The deed has been done. I’m not going into details. That’s just for me and me alone. But, it was spectacular! I will tell you this, the left handed strengthening is not working. My trusty right hand is still overpowering it. Perhaps the left hand is just lazy. Letting the right hand do most, not all, of the work. Doesn’t really matter though as long as the results are positive. For me, not for the idiot that came home with me.
It’s time to leave this town and move onto the next. There’s no burying of my sweet victim. He lies motionless on the couch. So peaceful. He was a tough one. He fought back and everything. I broke a nail. You know when you break a nail so far down that it hurts? Yeah, that happened. And it pissed me off and things went from worse to better after that. Strangling someone is not as easy as they make it seem in the movies or on tv. That shit is hard work. I pick up my suitcase with my strong right hand. It feels good and familiar. I look back at my latest masterpiece and blow him a kiss. And close the door behind me.
I know it’s only a matter of time until they catch me. My days of being free are numbered. But am I really free if the thing I love the most is strangling people?

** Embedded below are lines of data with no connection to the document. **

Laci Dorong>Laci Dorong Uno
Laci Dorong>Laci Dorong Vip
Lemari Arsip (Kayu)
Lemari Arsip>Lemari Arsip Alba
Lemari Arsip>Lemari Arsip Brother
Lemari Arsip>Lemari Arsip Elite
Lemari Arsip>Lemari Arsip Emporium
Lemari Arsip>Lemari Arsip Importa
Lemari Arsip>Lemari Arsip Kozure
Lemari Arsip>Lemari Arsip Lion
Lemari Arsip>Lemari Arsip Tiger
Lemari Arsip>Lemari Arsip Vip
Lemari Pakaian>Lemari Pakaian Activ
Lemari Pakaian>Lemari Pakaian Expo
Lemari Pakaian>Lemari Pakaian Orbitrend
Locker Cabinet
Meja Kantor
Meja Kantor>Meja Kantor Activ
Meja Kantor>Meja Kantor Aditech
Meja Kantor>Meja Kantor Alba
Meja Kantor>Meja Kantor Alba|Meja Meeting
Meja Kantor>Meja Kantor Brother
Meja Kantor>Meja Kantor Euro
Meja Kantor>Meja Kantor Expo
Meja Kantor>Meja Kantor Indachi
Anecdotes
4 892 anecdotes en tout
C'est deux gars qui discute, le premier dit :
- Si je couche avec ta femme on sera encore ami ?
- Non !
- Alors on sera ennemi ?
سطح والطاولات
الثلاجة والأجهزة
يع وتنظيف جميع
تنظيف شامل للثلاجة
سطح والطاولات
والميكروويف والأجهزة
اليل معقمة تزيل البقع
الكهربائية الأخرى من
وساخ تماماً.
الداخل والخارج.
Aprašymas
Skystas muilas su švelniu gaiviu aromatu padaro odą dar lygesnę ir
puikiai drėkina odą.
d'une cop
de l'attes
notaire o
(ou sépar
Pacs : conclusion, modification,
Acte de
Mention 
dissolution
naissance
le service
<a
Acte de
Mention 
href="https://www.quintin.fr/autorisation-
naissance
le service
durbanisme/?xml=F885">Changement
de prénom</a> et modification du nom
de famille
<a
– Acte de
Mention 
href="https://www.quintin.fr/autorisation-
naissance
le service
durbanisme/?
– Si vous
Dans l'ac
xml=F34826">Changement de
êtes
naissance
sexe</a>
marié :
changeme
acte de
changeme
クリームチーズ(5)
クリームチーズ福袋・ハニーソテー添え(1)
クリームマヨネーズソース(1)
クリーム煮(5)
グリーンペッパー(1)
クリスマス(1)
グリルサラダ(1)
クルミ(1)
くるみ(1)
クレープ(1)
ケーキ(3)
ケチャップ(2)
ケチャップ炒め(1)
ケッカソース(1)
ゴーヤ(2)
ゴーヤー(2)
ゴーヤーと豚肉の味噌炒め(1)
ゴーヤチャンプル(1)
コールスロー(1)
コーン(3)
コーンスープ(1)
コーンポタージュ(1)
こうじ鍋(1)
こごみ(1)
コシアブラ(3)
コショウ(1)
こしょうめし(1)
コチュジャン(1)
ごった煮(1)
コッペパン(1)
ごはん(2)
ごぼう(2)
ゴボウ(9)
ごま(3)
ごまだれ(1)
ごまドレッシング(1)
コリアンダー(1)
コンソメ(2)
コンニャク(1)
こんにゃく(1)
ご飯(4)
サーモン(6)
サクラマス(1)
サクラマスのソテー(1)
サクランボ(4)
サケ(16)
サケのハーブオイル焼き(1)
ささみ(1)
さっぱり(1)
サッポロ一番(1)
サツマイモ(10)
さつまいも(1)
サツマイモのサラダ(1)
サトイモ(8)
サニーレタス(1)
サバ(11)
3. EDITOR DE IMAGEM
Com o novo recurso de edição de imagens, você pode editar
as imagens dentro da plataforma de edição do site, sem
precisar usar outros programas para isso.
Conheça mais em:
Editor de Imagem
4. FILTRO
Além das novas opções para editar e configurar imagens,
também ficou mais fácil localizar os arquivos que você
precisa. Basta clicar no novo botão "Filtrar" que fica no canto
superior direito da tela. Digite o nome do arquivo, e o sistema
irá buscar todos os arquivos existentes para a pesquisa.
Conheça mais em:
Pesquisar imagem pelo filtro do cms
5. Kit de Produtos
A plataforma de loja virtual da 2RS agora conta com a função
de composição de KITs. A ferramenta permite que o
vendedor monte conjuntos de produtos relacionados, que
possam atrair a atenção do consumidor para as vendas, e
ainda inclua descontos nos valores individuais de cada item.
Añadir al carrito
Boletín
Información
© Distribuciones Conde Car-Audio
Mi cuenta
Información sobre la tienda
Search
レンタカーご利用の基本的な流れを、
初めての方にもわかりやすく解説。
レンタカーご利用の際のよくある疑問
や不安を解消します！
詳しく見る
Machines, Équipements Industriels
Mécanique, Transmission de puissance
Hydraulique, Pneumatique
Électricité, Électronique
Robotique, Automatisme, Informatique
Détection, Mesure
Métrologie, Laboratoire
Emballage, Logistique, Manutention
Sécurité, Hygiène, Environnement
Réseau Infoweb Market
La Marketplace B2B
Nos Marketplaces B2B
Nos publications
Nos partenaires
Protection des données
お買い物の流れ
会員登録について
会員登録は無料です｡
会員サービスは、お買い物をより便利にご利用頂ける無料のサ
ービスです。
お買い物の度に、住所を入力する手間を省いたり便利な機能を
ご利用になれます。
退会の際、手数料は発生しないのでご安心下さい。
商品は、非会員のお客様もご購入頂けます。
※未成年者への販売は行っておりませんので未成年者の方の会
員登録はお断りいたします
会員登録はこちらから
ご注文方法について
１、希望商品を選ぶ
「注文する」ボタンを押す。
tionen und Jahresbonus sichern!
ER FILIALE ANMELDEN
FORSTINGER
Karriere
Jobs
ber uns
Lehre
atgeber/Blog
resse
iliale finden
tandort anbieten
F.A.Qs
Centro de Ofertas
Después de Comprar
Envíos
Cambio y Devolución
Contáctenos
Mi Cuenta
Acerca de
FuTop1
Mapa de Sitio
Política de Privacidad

It’s not for everyone, that’s for sure. I walk down the steps to my car. My high heels clicking on the concrete. I lift my suitcase into the trunk. Catch my reflection in the side view mirror and remember the accident. My right arm severely damaged. “I’m sorry, it has to be amputated…” I know it’s gone but I can still feel it especially when I’m strangling someone. They all feel sorry for the beautiful woman with one arm. They shouldn’t. And neither should you. I’m a horrible monster on the inside.